Update: Starting with Excel 2013, Excel supports multiple document windows like Microsoft Word & PowerPoint so these power tips are no longer needed! Also, these tips work well for Windows 8 & Excel 2010.
Alright, so you’ve got your workbook open, but now you would like to have another one up on the screen right alongside it. Or, maybe you want to have that second one over on one of your other screens (lucky you!). Well, here’s the thing; no matter what you do to get that second book opened up, Excel is going to use the already running instance to open it. Sure, you can maximize the application, and then reduce each of the two books, then [Drag] each book…nevermind! We want to work smart, and Windows 7 lets us do just that with a little help from the new taskbar features.
The first thing we’re going to do to make our lives easier is pin Excel to the taskbar. If you’re doing a lot of work with Excel, you’ve probably already done this. Great! If not, it’s very easy to do:
- Run Excel.
- [Right Click] , or in the taskbar, then select PIN THIS PROGRAM TO TASKBAR.
Positioning Excel on the Taskbar
Now that you’ve got Excel on the taskbar, we need to make sure it’s in a position that’s suitable for using the Windows 7 taskbar shortcuts we are going to need. That is, we want to have Excel pinned between the first and tenth position. To do this, simply [Drag] Excel’s taskbar icon from right to left until you’ve got in the desired position, within the first and tenth spot.
Using Windows 7 Taskbar & Keyboard Magic
With a little help from our friend Windows 7, we can now operate Excel like all the other Office applications that support one window per document (also known as Single Document Interface; Excel is an MDI, or Multiple Document Interface application). Here’s the magic:
- To launch Excel, press <Windows-Number>, where number corresponds to Excel’s position on the taskbar. In our example image, that is position 7.

• Questions on the material:
[1] From the Excel tips, print the part that begins at the words "Update: Starting with" and stops after the words "8 & Excel 2010.". Copy it word for word.
[2] According to the Excel tips, why are these tips no longer needed from Excel 2013 on? Answer in one to three sentences.

• Data section:
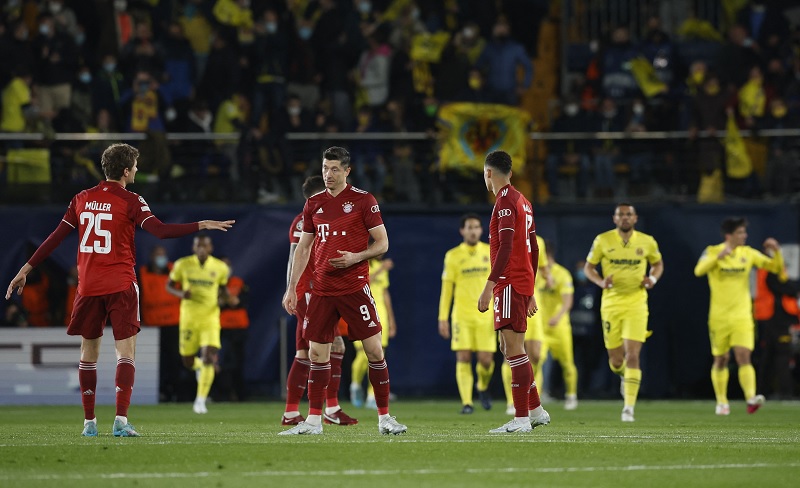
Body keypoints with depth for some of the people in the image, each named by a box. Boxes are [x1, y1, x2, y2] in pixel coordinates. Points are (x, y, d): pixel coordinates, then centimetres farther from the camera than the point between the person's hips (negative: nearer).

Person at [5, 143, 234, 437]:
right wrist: (202, 226, -15)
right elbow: (159, 231, -18)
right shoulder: (130, 201, -6)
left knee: (89, 353, 13)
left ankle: (89, 422, 15)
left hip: (88, 287, 4)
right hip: (121, 286, -4)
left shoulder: (82, 200, 8)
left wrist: (25, 270, 16)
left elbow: (55, 238, 10)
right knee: (126, 352, -5)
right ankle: (121, 420, -18)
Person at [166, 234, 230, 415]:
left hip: (210, 318, -1)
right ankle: (199, 365, 44)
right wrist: (181, 294, -16)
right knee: (188, 362, 5)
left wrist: (229, 299, -8)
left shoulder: (220, 268, 0)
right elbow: (169, 286, 6)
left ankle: (201, 400, -5)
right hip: (189, 317, 1)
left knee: (209, 359, -16)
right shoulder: (182, 265, -4)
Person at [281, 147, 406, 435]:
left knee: (374, 349, -6)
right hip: (322, 290, 4)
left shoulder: (363, 200, -2)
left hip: (355, 288, -4)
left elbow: (382, 243, -2)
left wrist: (355, 257, -19)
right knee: (317, 353, 1)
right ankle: (313, 420, 7)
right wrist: (291, 288, 10)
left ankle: (384, 417, 2)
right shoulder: (313, 204, 10)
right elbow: (303, 249, 16)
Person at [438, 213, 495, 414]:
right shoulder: (453, 256, 3)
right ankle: (466, 402, -6)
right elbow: (446, 288, 4)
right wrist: (443, 318, 0)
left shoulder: (491, 252, 6)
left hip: (485, 315, 1)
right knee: (463, 358, -9)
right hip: (462, 315, -1)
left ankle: (483, 387, 28)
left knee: (486, 359, -3)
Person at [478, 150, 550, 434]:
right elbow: (533, 249, 21)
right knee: (509, 348, 16)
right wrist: (530, 291, 25)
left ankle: (521, 419, -14)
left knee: (513, 347, -11)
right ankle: (536, 411, 19)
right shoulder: (523, 202, 17)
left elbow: (505, 248, -21)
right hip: (524, 283, 10)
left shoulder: (505, 201, -12)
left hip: (510, 284, -10)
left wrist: (489, 287, -23)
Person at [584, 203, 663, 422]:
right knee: (616, 360, 5)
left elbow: (658, 264, 18)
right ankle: (625, 374, 43)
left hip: (636, 304, -1)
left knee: (632, 356, -13)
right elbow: (588, 267, 7)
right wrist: (600, 281, -13)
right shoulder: (603, 240, -1)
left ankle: (629, 407, -10)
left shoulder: (647, 242, 2)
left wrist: (653, 279, -3)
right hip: (611, 303, 1)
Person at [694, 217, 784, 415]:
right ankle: (721, 402, 22)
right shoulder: (713, 252, -3)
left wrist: (776, 251, -14)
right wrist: (718, 256, -34)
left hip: (742, 315, 1)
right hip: (719, 316, -1)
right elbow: (699, 271, -21)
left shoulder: (748, 253, 4)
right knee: (721, 360, 8)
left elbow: (775, 267, 5)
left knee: (744, 357, -15)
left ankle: (751, 398, -26)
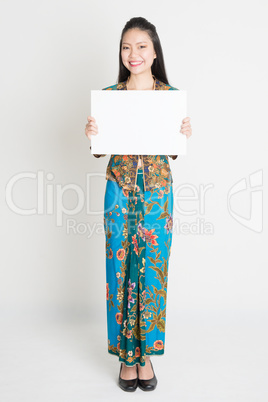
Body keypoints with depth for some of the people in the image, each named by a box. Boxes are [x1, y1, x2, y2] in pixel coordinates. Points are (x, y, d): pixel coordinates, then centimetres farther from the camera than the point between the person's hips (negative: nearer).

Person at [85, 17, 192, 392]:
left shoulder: (171, 95, 2)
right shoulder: (108, 95, 2)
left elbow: (173, 152, 6)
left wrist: (185, 135, -13)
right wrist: (92, 134, -13)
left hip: (157, 191, 0)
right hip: (120, 189, 0)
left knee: (152, 269, 5)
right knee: (120, 269, 4)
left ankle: (147, 354, 24)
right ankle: (126, 353, 23)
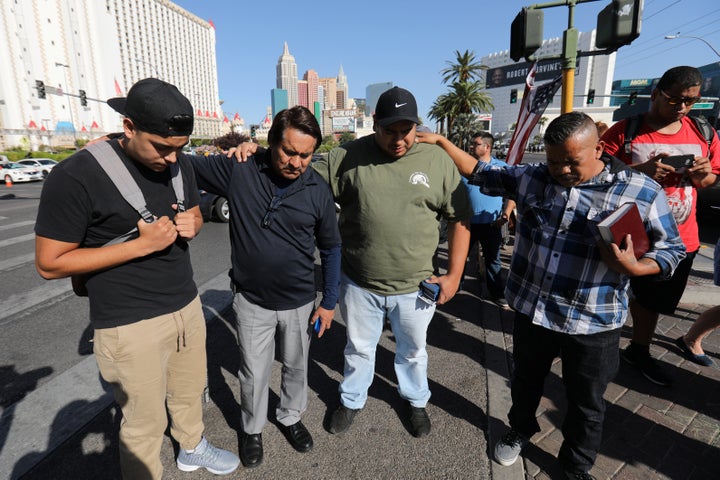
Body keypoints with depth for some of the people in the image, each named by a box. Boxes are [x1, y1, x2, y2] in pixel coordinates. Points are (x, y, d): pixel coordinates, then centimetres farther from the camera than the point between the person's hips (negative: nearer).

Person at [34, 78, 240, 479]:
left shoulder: (180, 166, 1)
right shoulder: (77, 176, -18)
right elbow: (50, 264, -14)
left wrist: (190, 225, -9)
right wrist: (142, 244, -23)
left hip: (187, 306, 6)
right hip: (130, 324, -6)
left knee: (190, 391, 24)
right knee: (145, 422, 11)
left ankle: (193, 448, 50)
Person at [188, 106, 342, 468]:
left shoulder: (318, 190, -10)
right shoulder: (238, 170, -14)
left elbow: (331, 249, 0)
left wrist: (329, 301, 1)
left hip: (299, 302, 1)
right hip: (251, 301, -1)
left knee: (296, 367, 21)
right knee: (254, 374, 16)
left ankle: (290, 417, 49)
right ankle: (252, 429, 44)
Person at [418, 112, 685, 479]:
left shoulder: (643, 193, -10)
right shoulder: (530, 178, -4)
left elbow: (672, 248, -1)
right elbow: (481, 173, 5)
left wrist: (634, 267, -22)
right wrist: (441, 142, 0)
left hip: (593, 322, -2)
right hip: (531, 309, 2)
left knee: (586, 404, 18)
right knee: (525, 380, 25)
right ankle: (520, 430, 55)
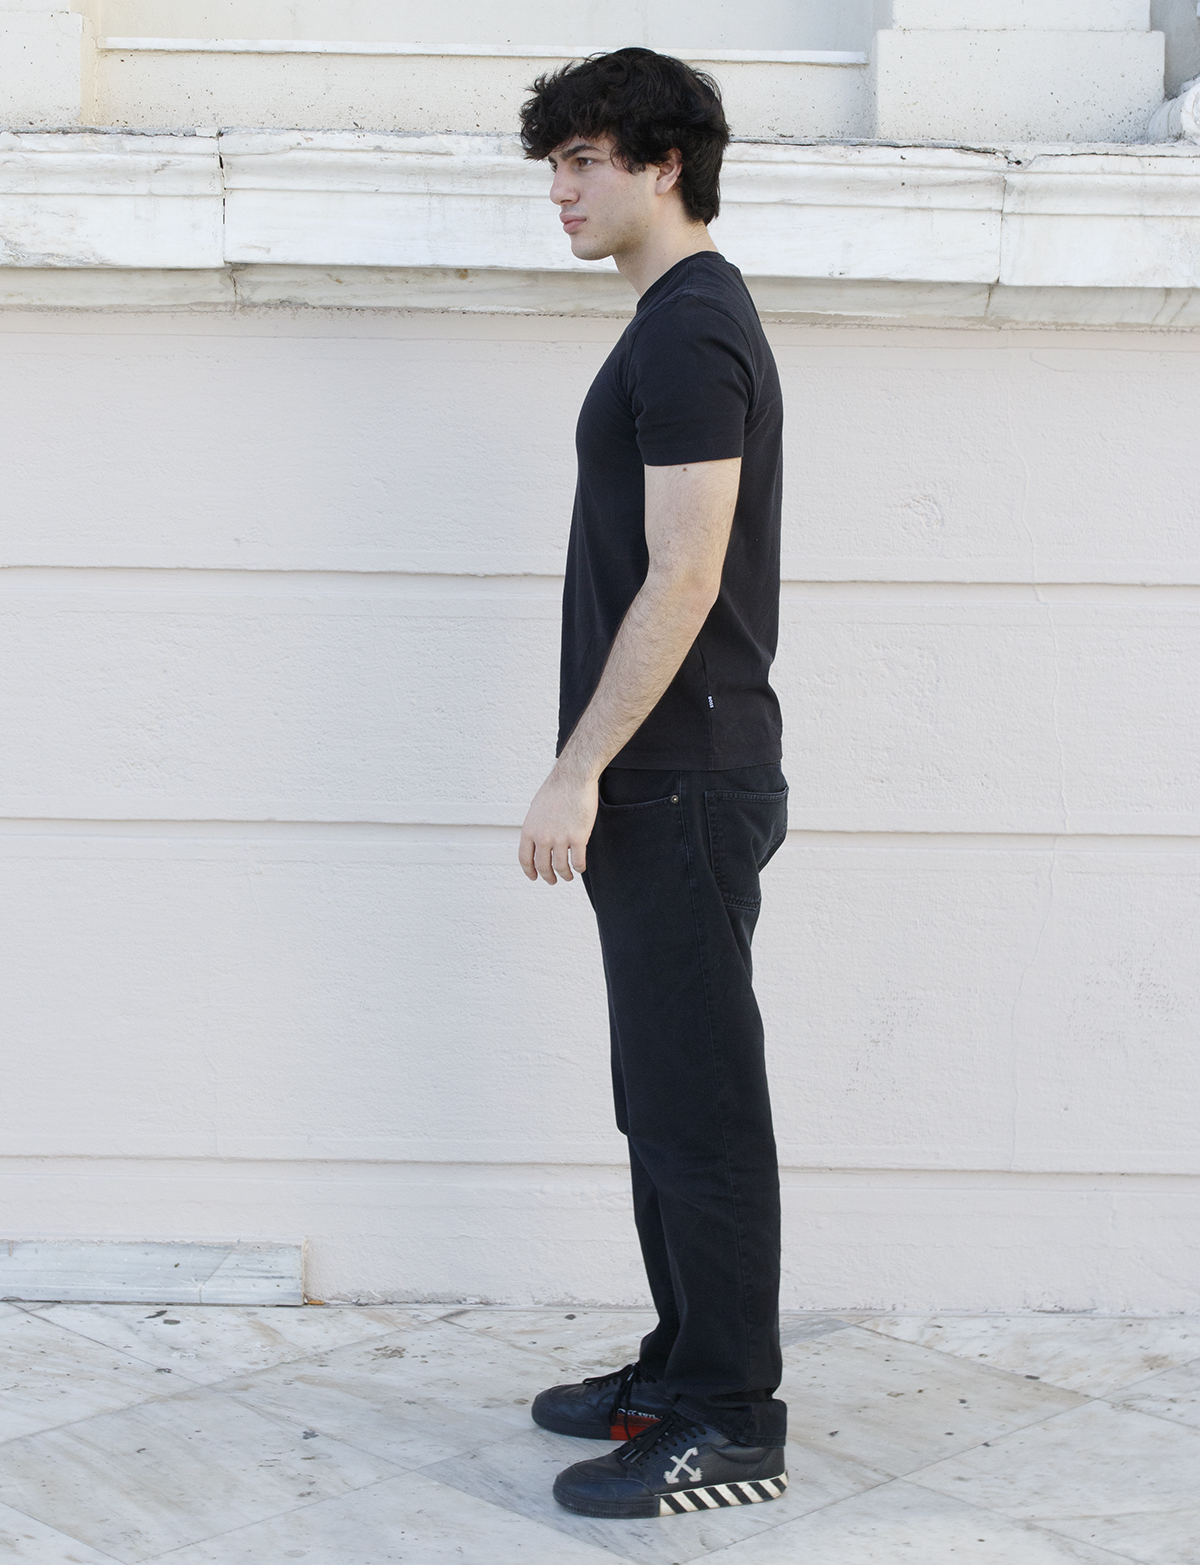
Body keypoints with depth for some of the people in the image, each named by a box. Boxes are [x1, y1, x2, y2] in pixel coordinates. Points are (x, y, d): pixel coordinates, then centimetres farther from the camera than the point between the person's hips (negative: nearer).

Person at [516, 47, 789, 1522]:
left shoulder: (689, 332, -13)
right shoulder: (688, 321, 18)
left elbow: (683, 578, -20)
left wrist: (578, 771, -19)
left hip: (682, 786, -10)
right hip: (666, 785, 10)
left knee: (701, 1107, -4)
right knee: (664, 1103, 16)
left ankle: (733, 1425, 6)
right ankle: (686, 1363, 27)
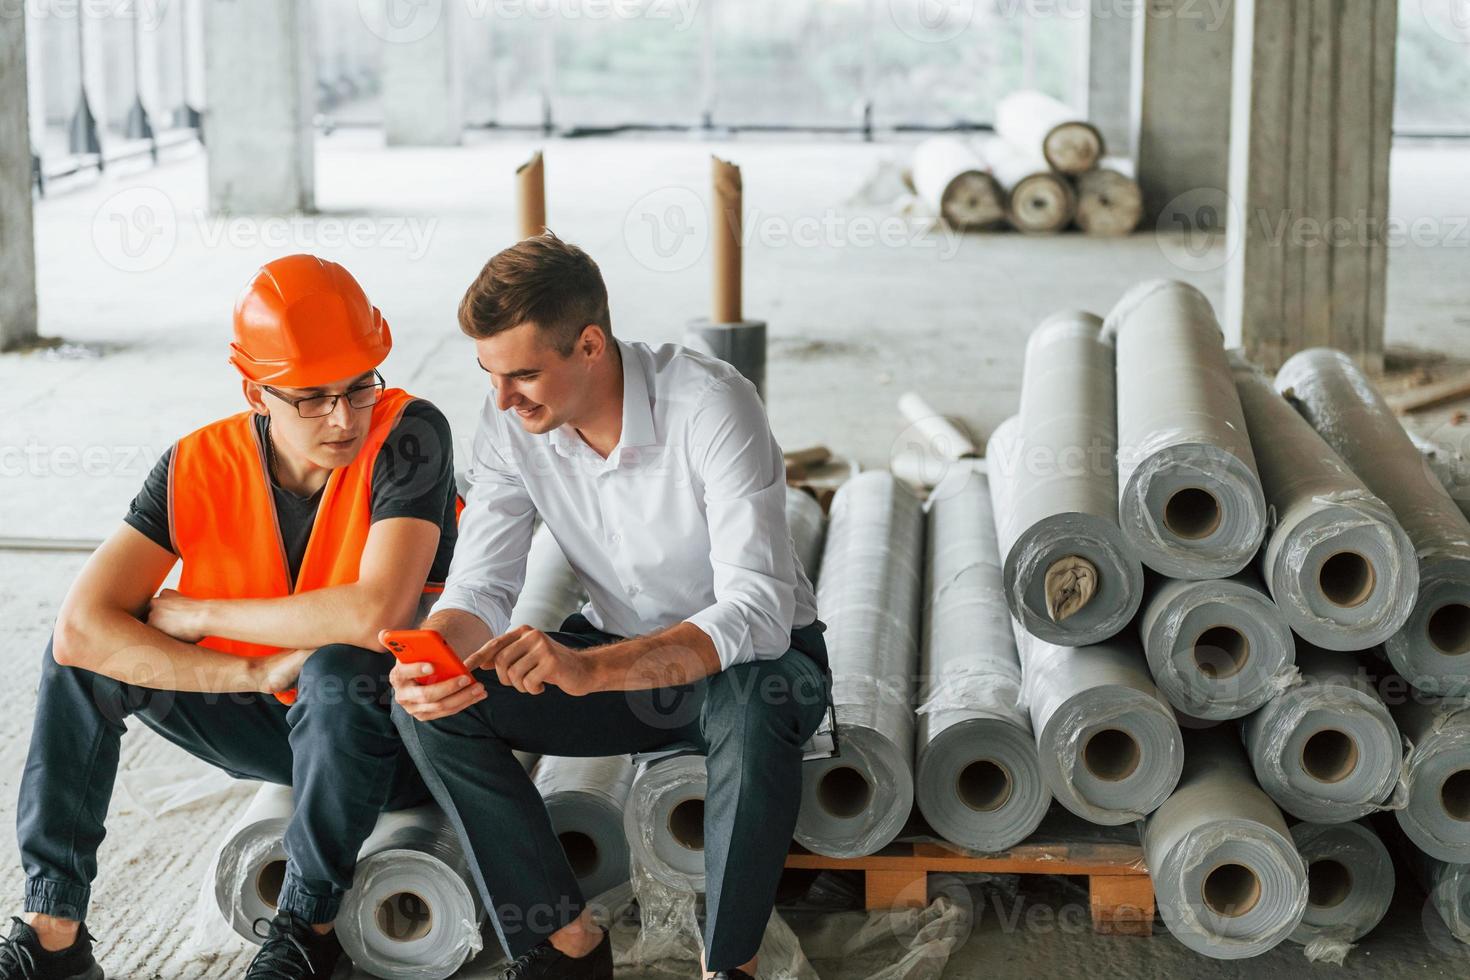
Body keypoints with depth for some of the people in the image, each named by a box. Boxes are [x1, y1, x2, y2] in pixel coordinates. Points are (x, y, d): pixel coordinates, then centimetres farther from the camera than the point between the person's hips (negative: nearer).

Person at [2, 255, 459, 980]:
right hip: (271, 720, 5)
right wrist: (254, 672, -28)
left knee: (341, 671, -36)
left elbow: (376, 613, -37)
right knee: (87, 649, -8)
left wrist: (198, 612, -22)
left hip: (391, 733, -4)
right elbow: (81, 625, -21)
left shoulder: (409, 435, -24)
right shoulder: (201, 467, -13)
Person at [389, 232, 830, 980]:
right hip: (616, 655, 5)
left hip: (751, 660, -5)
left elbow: (759, 611, -36)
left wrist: (590, 668, -50)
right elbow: (480, 585, -11)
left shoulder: (711, 405, -29)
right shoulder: (511, 421, -12)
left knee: (754, 705, -41)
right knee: (429, 707, -17)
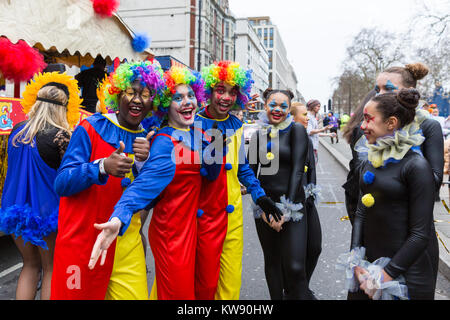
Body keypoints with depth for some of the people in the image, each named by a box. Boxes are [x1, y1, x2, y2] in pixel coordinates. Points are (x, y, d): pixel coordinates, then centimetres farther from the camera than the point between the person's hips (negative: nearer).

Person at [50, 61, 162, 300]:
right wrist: (102, 167, -28)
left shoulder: (147, 140, 6)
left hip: (127, 244, 4)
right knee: (78, 294, 7)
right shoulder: (90, 129, -5)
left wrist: (143, 162, -16)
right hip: (82, 242, -3)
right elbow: (61, 184, -11)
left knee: (135, 294, 6)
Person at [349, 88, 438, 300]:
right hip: (370, 263, 6)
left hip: (407, 273, -6)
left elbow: (421, 234, -17)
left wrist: (386, 275, -17)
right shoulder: (369, 163, 5)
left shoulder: (416, 166, -15)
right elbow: (361, 213, 6)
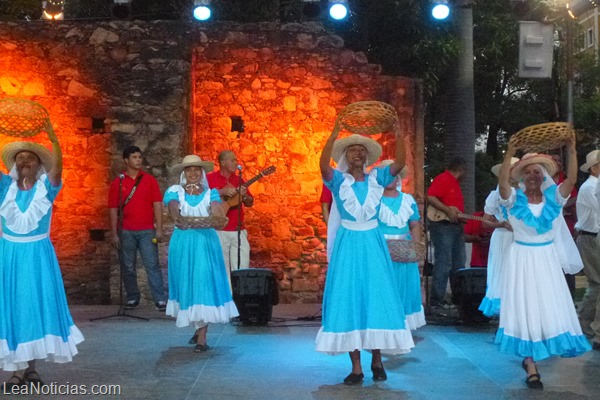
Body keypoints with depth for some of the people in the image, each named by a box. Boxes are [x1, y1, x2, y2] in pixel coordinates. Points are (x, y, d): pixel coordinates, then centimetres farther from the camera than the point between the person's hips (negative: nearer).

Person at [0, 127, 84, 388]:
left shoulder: (46, 186, -4)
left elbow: (57, 167, -22)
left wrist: (52, 136, -35)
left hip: (38, 254, -1)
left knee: (38, 305, 5)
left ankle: (31, 367, 18)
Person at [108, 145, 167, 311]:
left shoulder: (149, 180, 5)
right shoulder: (118, 182, 5)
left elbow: (157, 205, 3)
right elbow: (113, 209, 5)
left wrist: (159, 229, -4)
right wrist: (114, 234, 0)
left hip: (147, 231, -1)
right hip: (126, 232, 1)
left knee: (152, 265, -5)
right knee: (128, 267, 5)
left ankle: (160, 299, -6)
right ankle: (132, 298, 16)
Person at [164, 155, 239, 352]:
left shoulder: (211, 193, 8)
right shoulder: (175, 191, 6)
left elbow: (217, 211, -9)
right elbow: (173, 208, -14)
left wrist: (218, 218, -34)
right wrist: (178, 219, -37)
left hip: (206, 242, -1)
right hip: (183, 243, 1)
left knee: (205, 283, -7)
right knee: (187, 283, 5)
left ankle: (202, 337, -6)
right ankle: (199, 326, 25)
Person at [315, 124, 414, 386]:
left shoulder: (376, 178, 6)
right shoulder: (338, 180, 0)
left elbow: (400, 163, -8)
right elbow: (323, 165, -20)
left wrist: (397, 132, -17)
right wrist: (336, 130, -27)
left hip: (373, 244, 2)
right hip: (347, 244, -2)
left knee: (377, 298, 3)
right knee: (348, 300, -1)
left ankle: (377, 361, 18)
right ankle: (356, 367, 4)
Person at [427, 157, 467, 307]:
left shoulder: (455, 183, 19)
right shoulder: (442, 179, -11)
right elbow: (430, 197, -22)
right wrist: (448, 211, -25)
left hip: (456, 226, 10)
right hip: (442, 226, -10)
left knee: (459, 264, 14)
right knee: (443, 264, -11)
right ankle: (436, 300, -6)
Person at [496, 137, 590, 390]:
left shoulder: (553, 197, -2)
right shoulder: (514, 199, -8)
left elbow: (571, 180, -18)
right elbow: (502, 183, -28)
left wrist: (572, 151, -28)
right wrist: (509, 154, -38)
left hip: (547, 257, 3)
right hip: (523, 258, -3)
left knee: (549, 307, 9)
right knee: (526, 308, 2)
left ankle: (529, 358, 29)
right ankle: (531, 367, 8)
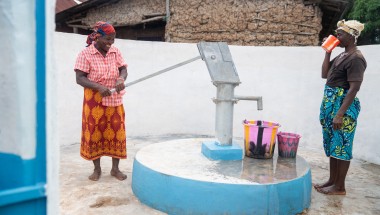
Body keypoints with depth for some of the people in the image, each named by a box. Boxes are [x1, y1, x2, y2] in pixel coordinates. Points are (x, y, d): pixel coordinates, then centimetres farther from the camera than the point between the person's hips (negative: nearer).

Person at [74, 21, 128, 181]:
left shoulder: (115, 52, 3)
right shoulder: (85, 54, -9)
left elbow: (123, 70, 3)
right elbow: (79, 78, -13)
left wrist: (121, 79, -21)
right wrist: (99, 87, -26)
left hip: (114, 100, 3)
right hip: (94, 102, -3)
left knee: (116, 133, 6)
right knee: (94, 134, 5)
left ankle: (115, 168, 20)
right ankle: (97, 169, 22)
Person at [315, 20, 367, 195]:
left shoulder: (355, 58, -15)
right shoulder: (342, 55, 14)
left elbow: (354, 88, -20)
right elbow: (324, 74, 17)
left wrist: (340, 114, -24)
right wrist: (328, 52, 9)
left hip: (344, 105, -10)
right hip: (330, 103, 10)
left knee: (341, 145, -1)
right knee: (332, 144, 15)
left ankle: (339, 187, 11)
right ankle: (332, 180, 27)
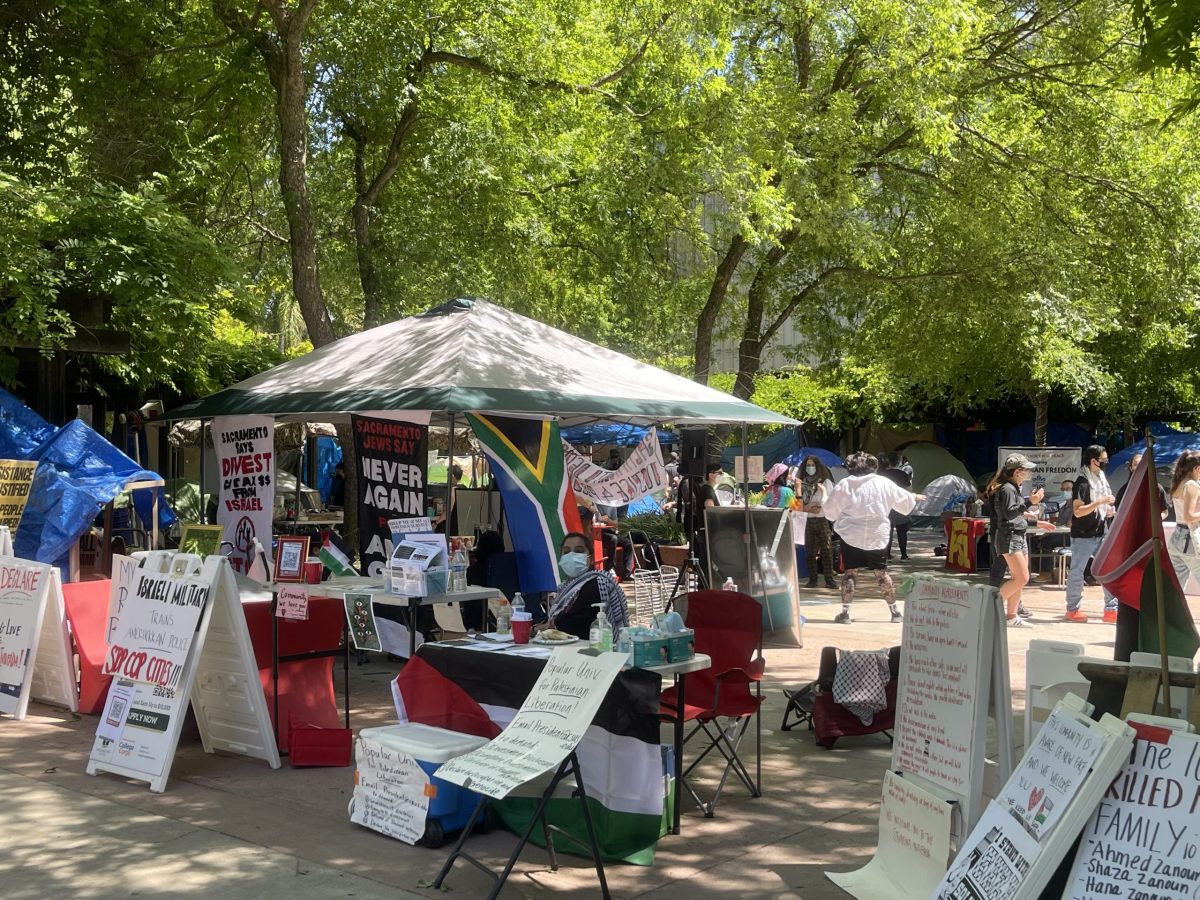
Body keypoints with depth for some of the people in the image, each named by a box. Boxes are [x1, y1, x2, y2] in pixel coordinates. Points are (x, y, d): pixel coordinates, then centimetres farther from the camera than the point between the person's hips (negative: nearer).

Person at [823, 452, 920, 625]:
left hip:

• Numbered responses:
[1]
Update: Starting with Excel 2013, Excel supports multiple document windows like Microsoft Word & PowerPoint so these power tips are no longer needed! Also, these tips work well for Windows 8 & Excel 2010.

[2] Starting with Excel 2013, Excel supports multiple document windows, the way Microsoft Word and PowerPoint do.